The word "false" marks the lines to keep; find each one in the data and copy it.

• [Input records]

==========

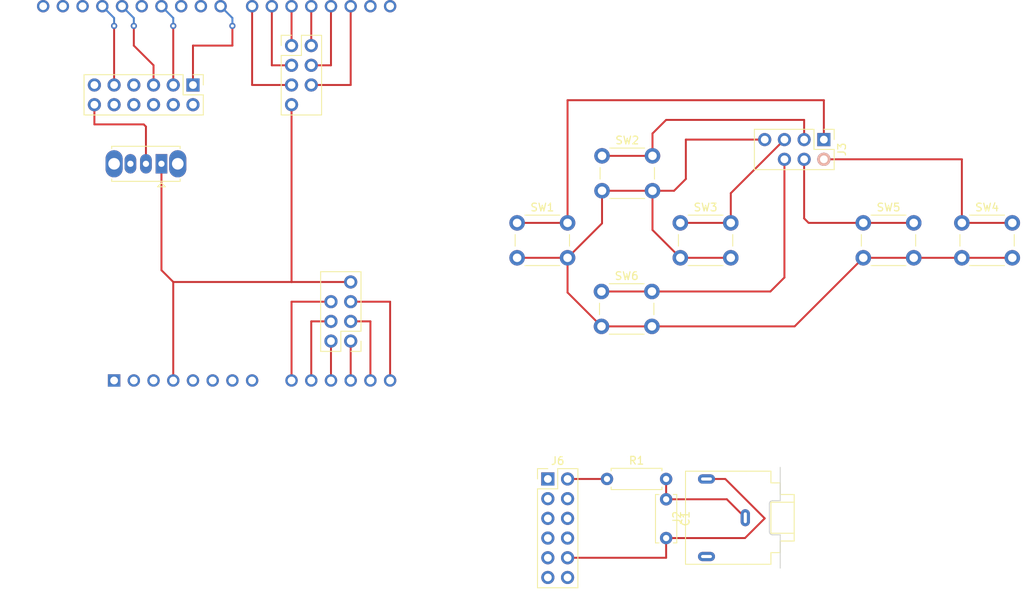
<source format=kicad_pcb>
(kicad_pcb (version 20221018) (generator pcbnew)

  (general
    (thickness 1.6)
  )

  (paper "A4")
  (layers
    (0 "F.Cu" signal)
    (31 "B.Cu" signal)
    (32 "B.Adhes" user "B.Adhesive")
    (33 "F.Adhes" user "F.Adhesive")
    (34 "B.Paste" user)
    (35 "F.Paste" user)
    (36 "B.SilkS" user "B.Silkscreen")
    (37 "F.SilkS" user "F.Silkscreen")
    (38 "B.Mask" user)
    (39 "F.Mask" user)
    (40 "Dwgs.User" user "User.Drawings")
    (41 "Cmts.User" user "User.Comments")
    (42 "Eco1.User" user "User.Eco1")
    (43 "Eco2.User" user "User.Eco2")
    (44 "Edge.Cuts" user)
    (45 "Margin" user)
    (46 "B.CrtYd" user "B.Courtyard")
    (47 "F.CrtYd" user "F.Courtyard")
    (48 "B.Fab" user)
    (49 "F.Fab" user)
    (50 "User.1" user)
    (51 "User.2" user)
    (52 "User.3" user)
    (53 "User.4" user)
    (54 "User.5" user)
    (55 "User.6" user)
    (56 "User.7" user)
    (57 "User.8" user)
    (58 "User.9" user)
  )

  (setup
    (pad_to_mask_clearance 0)
    (pcbplotparams
      (layerselection 0x00010fc_ffffffff)
      (plot_on_all_layers_selection 0x0000000_00000000)
      (disableapertmacros false)
      (usegerberextensions false)
      (usegerberattributes true)
      (usegerberadvancedattributes true)
      (creategerberjobfile true)
      (dashed_line_dash_ratio 12.000000)
      (dashed_line_gap_ratio 3.000000)
      (svgprecision 4)
      (plotframeref false)
      (viasonmask false)
      (mode 1)
      (useauxorigin false)
      (hpglpennumber 1)
      (hpglpenspeed 20)
      (hpglpendiameter 15.000000)
      (dxfpolygonmode true)
      (dxfimperialunits true)
      (dxfusepcbnewfont true)
      (psnegative false)
      (psa4output false)
      (plotreference true)
      (plotvalue true)
      (plotinvisibletext false)
      (sketchpadsonfab false)
      (subtractmaskfromsilk false)
      (outputformat 1)
      (mirror false)
      (drillshape 1)
      (scaleselection 1)
      (outputdirectory "")
    )
  )

  (net 0 "")
  (net 1 "unconnected-(A1-NC-Pad1)")
  (net 2 "unconnected-(A1-IOREF-Pad2)")
  (net 3 "unconnected-(A1-~{RESET}-Pad3)")
  (net 4 "VCC")
  (net 5 "unconnected-(A1-+5V-Pad5)")
  (net 6 "GND")
  (net 7 "unconnected-(A1-VIN-Pad8)")
  (net 8 "unconnected-(A1-D0{slash}RX-Pad15)")
  (net 9 "unconnected-(A1-D1{slash}TX-Pad16)")
  (net 10 "PPU_VRAM_WEN")
  (net 11 "unconnected-(A1-D9-Pad24)")
  (net 12 "unconnected-(A1-D10-Pad25)")
  (net 13 "SPI_MOSI")
  (net 14 "unconnected-(A1-D12-Pad27)")
  (net 15 "SPI_CLK")
  (net 16 "unconnected-(A1-AREF-Pad30)")
  (net 17 "unconnected-(A1-SDA{slash}A4-Pad31)")
  (net 18 "unconnected-(A1-SCL{slash}A5-Pad32)")
  (net 19 "Net-(C1-Pad1)")
  (net 20 "unconnected-(J1-Pin_4-Pad4)")
  (net 21 "Net-(J1-Pin_12)")
  (net 22 "unconnected-(J1-Pin_7-Pad7)")
  (net 23 "unconnected-(J1-Pin_8-Pad8)")
  (net 24 "unconnected-(J1-Pin_9-Pad9)")
  (net 25 "unconnected-(J1-Pin_10-Pad10)")
  (net 26 "unconnected-(SW7-C-Pad3)")
  (net 27 "unconnected-(J6-Pin_1-Pad1)")
  (net 28 "unconnected-(J6-Pin_2-Pad2)")
  (net 29 "unconnected-(J6-Pin_3-Pad3)")
  (net 30 "unconnected-(J6-Pin_4-Pad4)")
  (net 31 "unconnected-(J6-Pin_6-Pad6)")
  (net 32 "Net-(J6-Pin_7)")
  (net 33 "unconnected-(J6-Pin_8-Pad8)")
  (net 34 "unconnected-(J6-Pin_9-Pad9)")
  (net 35 "unconnected-(J6-Pin_10-Pad10)")
  (net 36 "unconnected-(J6-Pin_12-Pad12)")
  (net 37 "Net-(J3-UP)")
  (net 38 "Net-(J3-DOWN)")
  (net 39 "Net-(J3-LEFT)")
  (net 40 "Net-(J3-VCC)")
  (net 41 "Net-(J3-RIGHT)")
  (net 42 "Net-(J3-PRIMARY)")
  (net 43 "Net-(J3-SECONDARY)")
  (net 44 "GP_P1_BUT_2")
  (net 45 "GP_P1_BUT_1")
  (net 46 "GP_P1_RIGHT")
  (net 47 "GP_P1_LEFT")
  (net 48 "GP_P1_DOWN")
  (net 49 "GP_P1_UP")
  (net 50 "GP_P2_UP")
  (net 51 "GP_P2_DOWN")
  (net 52 "GP_P2_LEFT")
  (net 53 "GP_P2_RIGHT")
  (net 54 "GP_P2_BUT_1")
  (net 55 "GP_P2_BUT_2")

  (footprint "Connector_PinHeader_2.54mm:PinHeader_2x06_P2.54mm_Vertical" (layer "F.Cu") (at 38.1 27.94 -90))

  (footprint "Button_Switch_THT:SW_PUSH_6mm" (layer "F.Cu") (at 79.86 45.72))

  (footprint "Connector_PinHeader_2.54mm:PinHeader_2x04_P2.54mm_Vertical" (layer "F.Cu") (at 58.42 60.96 180))

  (footprint "Button_Switch_THT:SW_PUSH_6mm" (layer "F.Cu") (at 137.16 45.72))

  (footprint "Connector_Audio:Jack_3.5mm_CUI_SJ1-3523N_Horizontal" (layer "F.Cu") (at 109.26 83.74 90))

  (footprint "Resistor_THT:R_Axial_DIN0207_L6.3mm_D2.5mm_P7.62mm_Horizontal" (layer "F.Cu") (at 91.44 78.74))

  (footprint "Capacitor_THT:C_Disc_D6.0mm_W2.5mm_P5.00mm" (layer "F.Cu") (at 99.06 81.36 -90))

  (footprint "Connector_PinHeader_2.54mm:PinHeader_2x06_P2.54mm_Vertical" (layer "F.Cu") (at 83.82 78.74))

  (footprint "Button_Switch_THT:SW_PUSH_6mm" (layer "F.Cu") (at 90.73 54.565))

  (footprint "Button_Switch_THT:SW_PUSH_6mm" (layer "F.Cu") (at 90.8025 37.075))

  (footprint "Button_Switch_THT:SW_PUSH_6mm" (layer "F.Cu") (at 124.46 45.72))

  (footprint "Button_Switch_THT:SW_Slide_1P2T_CK_OS102011MS2Q" (layer "F.Cu") (at 34.04 38.1 180))

  (footprint "Connector_PinHeader_2.54mm:PinHeader_2x04_P2.54mm_Vertical" (layer "F.Cu") (at 119.38 34.98 -90))

  (footprint "Button_Switch_THT:SW_PUSH_6mm" (layer "F.Cu") (at 100.89 45.72))

  (footprint "Connector_PinHeader_2.54mm:PinHeader_2x04_P2.54mm_Vertical" (layer "F.Cu") (at 50.8 22.86))

  (footprint "Module:Arduino_UNO_R3" (layer "B.Cu") (at 27.94 66.04))

  (gr_text "ARDUINO SHIELD\n(TOP VIEW)" (at 22.86 58.42) (layer "Dwgs.User") (tstamp 656b16ea-49d4-4095-8265-37be65a3a42d)
    (effects (font (size 1.5 1.5) (thickness 0.3) bold))
  )
  (gr_text "GAMEPAD LAYOUT/PINOUT" (at 96.52 25.4) (layer "Dwgs.User") (tstamp cdeebddc-f1da-4018-94e7-d5b28005d3d2)
    (effects (font (size 1.5 1.5) (thickness 0.3) bold) (justify left bottom))
  )
  (gr_text "PWM AUDIO OUTPUT LOW PASS FILTER" (at 76.2 73.66) (layer "Dwgs.User") (tstamp d521f0de-697c-4611-b225-7d414829a2ae)
    (effects (font (size 1.5 1.5) (thickness 0.3) bold) (justify left bottom))
  )

  (segment (start 50.8 53.34) (end 58.42 53.34) (width 0.25) (layer "F.Cu") (net 4) (tstamp 650643a3-e4a4-4406-834e-2cc2f8bb82eb))
  (segment (start 50.8 30.48) (end 50.8 53.34) (width 0.25) (layer "F.Cu") (net 4) (tstamp 79600088-225f-4285-abbf-0f44311509be))
  (segment (start 34.04 51.82) (end 35.56 53.34) (width 0.25) (layer "F.Cu") (net 4) (tstamp 85a1bb27-aa8e-4c83-a74a-adf4484df09c))
  (segment (start 50.8 53.34) (end 35.56 53.34) (width 0.25) (layer "F.Cu") (net 4) (tstamp 9651e340-72ba-4300-8f94-cc204fc925c4))
  (segment (start 34.04 38.1) (end 34.04 51.82) (width 0.25) (layer "F.Cu") (net 4) (tstamp b15c4547-ef2e-40b7-9240-8b6c23fdc5bf))
  (segment (start 35.56 53.34) (end 35.56 66.04) (width 0.25) (layer "F.Cu") (net 4) (tstamp fde34a98-a342-4a86-be42-69ff5ad9f584))
  (segment (start 111.76 83.82) (end 109.22 86.36) (width 0.25) (layer "F.Cu") (net 6) (tstamp 0e2f8487-821f-4980-8996-6ffcec039f8e))
  (segment (start 27.94 20.32) (end 27.94 27.94) (width 0.25) (layer "F.Cu") (net 6) (tstamp 3487cb2d-6c07-494b-af52-c53510676f93))
  (segment (start 106.68 78.74) (end 111.76 83.82) (width 0.25) (layer "F.Cu") (net 6) (tstamp 6bf39048-2bc0-4a75-b80a-db2a4df4116d))
  (segment (start 109.22 86.36) (end 99.06 86.36) (width 0.25) (layer "F.Cu") (net 6) (tstamp a5eba4d9-9324-49d7-adc2-47964079fede))
  (segment (start 104.26 78.74) (end 106.68 78.74) (width 0.25) (layer "F.Cu") (net 6) (tstamp c87b0d52-9112-490f-a93a-3d54e0b89559))
  (segment (start 99.06 86.36) (end 99.06 88.9) (width 0.25) (layer "F.Cu") (net 6) (tstamp ce078426-027d-4d63-bcce-7aed16e11f5b))
  (segment (start 99.06 88.9) (end 86.36 88.9) (width 0.25) (layer "F.Cu") (net 6) (tstamp e0149dac-3804-4a41-aa25-d25d749a8ccb))
  (via (at 27.94 20.32) (size 0.8) (drill 0.4) (layers "F.Cu" "B.Cu") (net 6) (tstamp cb79c0b8-e210-44c1-9a63-3c5c8a5e3849))
  (segment (start 27.94 19.3) (end 27.94 20.32) (width 0.25) (layer "B.Cu") (net 6) (tstamp d6b9d96f-9e05-43b1-b8a2-ea49ff096317))
  (segment (start 26.42 17.78) (end 27.94 19.3) (width 0.25) (layer "B.Cu") (net 6) (tstamp fa1b0a1e-fb4f-4506-aee4-faff9b9fa8f9))
  (segment (start 43.18 22.86) (end 38.1 22.86) (width 0.25) (layer "F.Cu") (net 10) (tstamp 0446d322-39e6-430b-a18d-3689d2a9a511))
  (segment (start 38.1 22.86) (end 38.1 27.94) (width 0.25) (layer "F.Cu") (net 10) (tstamp b55cb6d9-b2e7-443b-8d9d-dab04d4e0e94))
  (segment (start 43.18 20.32) (end 43.18 22.86) (width 0.25) (layer "F.Cu") (net 10) (tstamp d5d26fcd-1ea2-4cc9-997a-b975bddd8ec2))
  (via (at 43.18 20.32) (size 0.8) (drill 0.4) (layers "F.Cu" "B.Cu") (net 10) (tstamp e684cc05-1982-4af0-90ec-2c26ab6a4ced))
  (segment (start 43.18 19.3) (end 43.18 20.32) (width 0.25) (layer "B.Cu") (net 10) (tstamp 6c73a116-3c29-49f0-83da-77f4b3633008))
  (segment (start 41.66 17.78) (end 43.18 19.3) (width 0.25) (layer "B.Cu") (net 10) (tstamp 959dffe5-e710-49fc-9245-d7670ba92844))
  (segment (start 35.56 20.32) (end 35.56 27.94) (width 0.25) (layer "F.Cu") (net 13) (tstamp 1a425026-7410-42ba-9f4f-be7d0945f6f5))
  (via (at 35.56 20.32) (size 0.8) (drill 0.4) (layers "F.Cu" "B.Cu") (net 13) (tstamp a962a02b-1958-4803-bda8-bbc50303ff19))
  (segment (start 35.56 19.3) (end 35.56 20.32) (width 0.25) (layer "B.Cu") (net 13) (tstamp 5ae000df-d653-4d05-ab98-cb9cd5fd6c7e))
  (segment (start 34.04 17.78) (end 35.56 19.3) (width 0.25) (layer "B.Cu") (net 13) (tstamp b5bf2e63-e13d-4f6a-981d-9d4b93fb40de))
  (segment (start 30.48 22.86) (end 33.02 25.4) (width 0.25) (layer "F.Cu") (net 15) (tstamp 0add40c5-5003-4adb-866c-b96ce9828501))
  (segment (start 30.48 20.32) (end 30.48 22.86) (width 0.25) (layer "F.Cu") (net 15) (tstamp ac8ea58e-7a88-4130-9dec-a4bc7c3157e3))
  (segment (start 33.02 25.4) (end 33.02 27.94) (width 0.25) (layer "F.Cu") (net 15) (tstamp dd504ece-c3bf-4ca5-bcf6-7111a183c995))
  (via (at 30.48 20.32) (size 0.8) (drill 0.4) (layers "F.Cu" "B.Cu") (net 15) (tstamp 1168f50f-38f2-41fc-bbaf-6154aafe0035))
  (segment (start 30.48 19.3) (end 30.48 20.32) (width 0.25) (layer "B.Cu") (net 15) (tstamp 312aa1d3-0664-4016-945b-37a9e6a24406))
  (segment (start 28.96 17.78) (end 30.48 19.3) (width 0.25) (layer "B.Cu") (net 15) (tstamp dda62557-6c79-4255-937d-f8eeca9a7d9d))
  (segment (start 99.06 78.74) (end 99.06 81.36) (width 0.25) (layer "F.Cu") (net 19) (tstamp 362bd879-cedf-4de4-992c-7a9a9b8b5f2f))
  (segment (start 106.88 81.36) (end 109.26 83.74) (width 0.25) (layer "F.Cu") (net 19) (tstamp 8a6fd3f1-a2b4-4c72-b92d-6f4aa5fcd679))
  (segment (start 99.06 81.36) (end 106.88 81.36) (width 0.25) (layer "F.Cu") (net 19) (tstamp ce8a5541-db96-4520-b513-c1761a7e1ceb))
  (segment (start 31.753802 33.02) (end 32.04 33.306198) (width 0.25) (layer "F.Cu") (net 21) (tstamp 41c30146-1790-486c-9efd-f7bbaa3886b1))
  (segment (start 32.04 33.306198) (end 32.04 38.1) (width 0.25) (layer "F.Cu") (net 21) (tstamp a5029404-8b00-4a23-a228-1d9c2ea10812))
  (segment (start 25.4 30.48) (end 25.4 33.02) (width 0.25) (layer "F.Cu") (net 21) (tstamp adddcff5-0b8f-4aba-876f-6791ff6fa953))
  (segment (start 25.4 33.02) (end 31.753802 33.02) (width 0.25) (layer "F.Cu") (net 21) (tstamp afbb07f2-590b-4913-9c16-97fd512fb8d8))
  (segment (start 86.36 78.74) (end 91.44 78.74) (width 0.25) (layer "F.Cu") (net 32) (tstamp 65b76877-86b9-46fb-965c-9bea3100bbee))
  (segment (start 86.36 29.9) (end 86.36 45.72) (width 0.25) (layer "F.Cu") (net 37) (tstamp 5fe18a3e-b9c7-481c-b36d-b8ce95817d33))
  (segment (start 119.38 29.9) (end 86.36 29.9) (width 0.25) (layer "F.Cu") (net 37) (tstamp 9340194f-7e50-4719-9ed9-f54f508b99a2))
  (segment (start 79.86 45.72) (end 86.36 45.72) (width 0.25) (layer "F.Cu") (net 37) (tstamp c68dbfe9-9809-420b-a36f-df3687c6ebc7))
  (segment (start 119.38 34.98) (end 119.38 29.9) (width 0.25) (layer "F.Cu") (net 37) (tstamp e68120a3-0965-473b-8cb4-a0ca528b9231))
  (segment (start 116.84 32.44) (end 99.06 32.44) (width 0.25) (layer "F.Cu") (net 38) (tstamp 4be3fda9-b9ca-45cd-9df2-0a24ce6eddcb))
  (segment (start 90.8025 37.075) (end 97.3025 37.075) (width 0.25) (layer "F.Cu") (net 38) (tstamp 58af8821-8388-4294-86d2-766c67ddf06d))
  (segment (start 99.06 32.44) (end 97.3025 34.1975) (width 0.25) (layer "F.Cu") (net 38) (tstamp 670acce2-db03-4573-b378-84983286e19e))
  (segment (start 116.84 34.98) (end 116.84 32.44) (width 0.25) (layer "F.Cu") (net 38) (tstamp 8dfa55b6-6d52-4d8f-adc9-b516e946e0b4))
  (segment (start 97.3025 34.1975) (end 97.3025 37.075) (width 0.25) (layer "F.Cu") (net 38) (tstamp b640ba37-0467-4b6f-819f-5295a651741f))
  (segment (start 114.3 34.98) (end 107.39 41.89) (width 0.25) (layer "F.Cu") (net 39) (tstamp c21e1478-6c78-40c5-a37d-b6622b29f99c))
  (segment (start 107.39 41.89) (end 107.39 45.72) (width 0.25) (layer "F.Cu") (net 39) (tstamp c931db2a-d74c-4e47-855b-630ebd34e60c))
  (segment (start 100.89 45.72) (end 107.39 45.72) (width 0.25) (layer "F.Cu") (net 39) (tstamp eab0f61b-49b2-4d8c-a693-0e9e57e65b28))
  (segment (start 97.3025 41.575) (end 90.8025 41.575) (width 0.25) (layer "F.Cu") (net 40) (tstamp 17e5dd6c-ab52-4c90-84a2-e192a9c40081))
  (segment (start 137.16 50.22) (end 143.66 50.22) (width 0.25) (layer "F.Cu") (net 40) (tstamp 18898b1e-2de4-4e86-aa0c-a2bab74ee144))
  (segment (start 86.36 50.22) (end 79.86 50.22) (width 0.25) (layer "F.Cu") (net 40) (tstamp 1c13e897-8b17-4d86-b993-e2178b9eb3f5))
  (segment (start 90.8025 41.575) (end 90.8025 45.7775) (width 0.25) (layer "F.Cu") (net 40) (tstamp 2a176bd0-5da9-4cf4-8ba2-eb2b1872f7c9))
  (segment (start 86.36 54.695) (end 90.73 59.065) (width 0.25) (layer "F.Cu") (net 40) (tstamp 3a97836e-da72-4977-8cc5-ae92de6dde7a))
  (segment (start 97.3025 41.575) (end 97.3025 46.6325) (width 0.25) (layer "F.Cu") (net 40) (tstamp 497ef38d-1a3a-4dd0-a541-94910346adca))
  (segment (start 115.615 59.065) (end 124.46 50.22) (width 0.25) (layer "F.Cu") (net 40) (tstamp 4e73bc6d-7d9d-4222-8425-e11f2ccb149e))
  (segment (start 97.23 59.065) (end 90.73 59.065) (width 0.25) (layer "F.Cu") (net 40) (tstamp 5efd3b08-23d4-4794-a46c-b420bccf7e29))
  (segment (start 97.3025 46.6325) (end 100.89 50.22) (width 0.25) (layer "F.Cu") (net 40) (tstamp 61b87c70-7718-4700-9171-ccb22478fc94))
  (segment (start 100.085 41.575) (end 97.3025 41.575) (width 0.25) (layer "F.Cu") (net 40) (tstamp 74ec0050-feb1-413f-8583-eb6e42d12e18))
  (segment (start 101.6 40.06) (end 100.085 41.575) (width 0.25) (layer "F.Cu") (net 40) (tstamp 8cd2a7be-32f1-42a2-8b03-49b256508be7))
  (segment (start 86.36 50.22) (end 86.36 54.695) (width 0.25) (layer "F.Cu") (net 40) (tstamp 9a21638e-a572-44f6-b6bf-c87ae455cf72))
  (segment (start 111.76 34.98) (end 101.6 34.98) (width 0.25) (layer "F.Cu") (net 40) (tstamp a6b46ff3-08c2-44ab-83ff-d1ce556ebc72))
  (segment (start 97.23 59.065) (end 115.615 59.065) (width 0.25) (layer "F.Cu") (net 40) (tstamp ab130863-c0dc-4714-9e99-d692e0e78aa1))
  (segment (start 130.96 50.22) (end 137.16 50.22) (width 0.25) (layer "F.Cu") (net 40) (tstamp b690b133-c91d-40f3-8577-076ca015107f))
  (segment (start 101.6 34.98) (end 101.6 40.06) (width 0.25) (layer "F.Cu") (net 40) (tstamp c9edabb1-152d-43dc-9909-4e5924c43cfe))
  (segment (start 124.46 50.22) (end 130.96 50.22) (width 0.25) (layer "F.Cu") (net 40) (tstamp ccc7f8bf-b5b6-4dd0-8752-6bb5dab2e42e))
  (segment (start 90.8025 45.7775) (end 86.36 50.22) (width 0.25) (layer "F.Cu") (net 40) (tstamp f1ec7b37-62f2-4001-ac3f-84a996945886))
  (segment (start 100.89 50.22) (end 107.39 50.22) (width 0.25) (layer "F.Cu") (net 40) (tstamp f3ac38b9-7b32-45af-bc8b-ea7097b0a449))
  (segment (start 137.16 37.52) (end 137.16 45.72) (width 0.25) (layer "F.Cu") (net 41) (tstamp 7cd2309c-22b1-4ff7-a891-54457e935b9a))
  (segment (start 137.16 45.72) (end 143.66 45.72) (width 0.25) (layer "F.Cu") (net 41) (tstamp a350257d-937e-4e68-85b2-fcfda467be2c))
  (segment (start 119.38 37.52) (end 137.16 37.52) (width 0.25) (layer "F.Cu") (net 41) (tstamp bcdeba1d-122e-4063-85db-71be6048ded4))
  (segment (start 130.96 45.72) (end 124.46 45.72) (width 0.25) (layer "F.Cu") (net 42) (tstamp 3462604a-2581-46b0-8dff-d11e7a0a6a5b))
  (segment (start 116.84 45.14) (end 117.42 45.72) (width 0.25) (layer "F.Cu") (net 42) (tstamp 5d494717-24c7-4693-bbab-ccfb21fd8315))
  (segment (start 116.84 37.52) (end 116.84 45.14) (width 0.25) (layer "F.Cu") (net 42) (tstamp 823c62b5-d4e8-46d1-87eb-b6f2a910c2ce))
  (segment (start 117.42 45.72) (end 124.46 45.72) (width 0.25) (layer "F.Cu") (net 42) (tstamp f4f7eebc-a2c3-4977-a668-32a962951a88))
  (segment (start 112.495 54.565) (end 97.23 54.565) (width 0.25) (layer "F.Cu") (net 43) (tstamp 13a97c58-37d8-4c1f-93df-e15ebd64f8e4))
  (segment (start 97.23 54.565) (end 90.73 54.565) (width 0.25) (layer "F.Cu") (net 43) (tstamp 1a3b546a-1eaf-46ef-9b06-4049cfb100b3))
  (segment (start 114.3 52.76) (end 112.495 54.565) (width 0.25) (layer "F.Cu") (net 43) (tstamp 5aabb82e-813f-4783-87cc-6855fea30abc))
  (segment (start 114.3 37.52) (end 114.3 52.76) (width 0.25) (layer "F.Cu") (net 43) (tstamp 7682ec2e-e643-40bb-89d1-9aa0de236ccf))
  (segment (start 55.88 25.4) (end 55.88 17.78) (width 0.25) (layer "F.Cu") (net 44) (tstamp 1cc61879-b04b-4ea0-b8b4-e2baca81b4e3))
  (segment (start 53.34 25.4) (end 55.88 25.4) (width 0.25) (layer "F.Cu") (net 44) (tstamp 4de6f6c3-1a8b-4f6a-9f05-19bf8cdc6037))
  (segment (start 53.34 22.86) (end 53.34 17.78) (width 0.25) (layer "F.Cu") (net 45) (tstamp a977f27a-f25a-40c1-974d-65c3c215450f))
  (segment (start 50.8 27.94) (end 45.72 27.94) (width 0.25) (layer "F.Cu") (net 46) (tstamp 43327e8d-2f2e-401a-92ad-2334ece5b034))
  (segment (start 45.72 27.94) (end 45.72 17.78) (width 0.25) (layer "F.Cu") (net 46) (tstamp 73277626-6646-48d1-8421-168a1fbd2c65))
  (segment (start 50.8 22.86) (end 50.8 17.78) (width 0.25) (layer "F.Cu") (net 47) (tstamp 17e5e3e7-e8e3-41c6-aafa-69a865817274))
  (segment (start 58.42 27.94) (end 58.42 17.78) (width 0.25) (layer "F.Cu") (net 48) (tstamp 4fd648d2-76ab-4f86-b284-6dfb090c493f))
  (segment (start 53.34 27.94) (end 58.42 27.94) (width 0.25) (layer "F.Cu") (net 48) (tstamp acf78f43-8992-4a96-8016-ee3a31ed3831))
  (segment (start 48.26 25.4) (end 48.26 17.78) (width 0.25) (layer "F.Cu") (net 49) (tstamp 3aca6afa-fabe-4db8-9fdc-a3dd825e1385))
  (segment (start 50.8 25.4) (end 48.26 25.4) (width 0.25) (layer "F.Cu") (net 49) (tstamp 52f76421-f921-409f-801a-18f34811ba34))
  (segment (start 58.42 58.42) (end 60.96 58.42) (width 0.25) (layer "F.Cu") (net 50) (tstamp 6437ade7-f219-4c65-a1c2-df1cefc75fb5))
  (segment (start 60.96 58.42) (end 60.96 66.04) (width 0.25) (layer "F.Cu") (net 50) (tstamp e0ac7503-0595-4c81-b62b-16448b1df5ee))
  (segment (start 55.88 55.88) (end 50.8 55.88) (width 0.25) (layer "F.Cu") (net 51) (tstamp 6b9abe85-9302-4a80-b7f5-29c9dccafacb))
  (segment (start 50.8 55.88) (end 50.8 66.04) (width 0.25) (layer "F.Cu") (net 51) (tstamp e9080fac-07f3-41af-871a-da3eda17c25a))
  (segment (start 58.42 60.96) (end 58.42 66.04) (width 0.25) (layer "F.Cu") (net 52) (tstamp 378fc55a-077c-4129-a257-7d361e197b02))
  (segment (start 58.42 55.88) (end 63.5 55.88) (width 0.25) (layer "F.Cu") (net 53) (tstamp 066ebebe-1895-49c4-88e7-d62a93acea46))
  (segment (start 63.5 55.88) (end 63.5 66.04) (width 0.25) (layer "F.Cu") (net 53) (tstamp 55bd28ad-e1a6-41d9-93c1-dd78362b0d80))
  (segment (start 55.88 60.96) (end 55.88 66.04) (width 0.25) (layer "F.Cu") (net 54) (tstamp 76b858ca-02f2-4ff9-ac67-365af75d38ca))
  (segment (start 53.34 58.42) (end 53.34 66.04) (width 0.25) (layer "F.Cu") (net 55) (tstamp 2a583bd9-c805-4c00-8341-638c25eba1dc))
  (segment (start 55.88 58.42) (end 53.34 58.42) (width 0.25) (layer "F.Cu") (net 55) (tstamp 7863b17a-f73d-4f15-9c76-ad28d0e4ec1c))

)

</source>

==========

• [Output for this exercise]
      (disableapertmacros false)
      (usegerberextensions false)
      (plotframeref false)
      (viasonmask false)
      (useauxorigin false)
      (psnegative false)
      (psa4output false)
      (plotinvisibletext false)
      (sketchpadsonfab false)
      (subtractmaskfromsilk false)
      (mirror false)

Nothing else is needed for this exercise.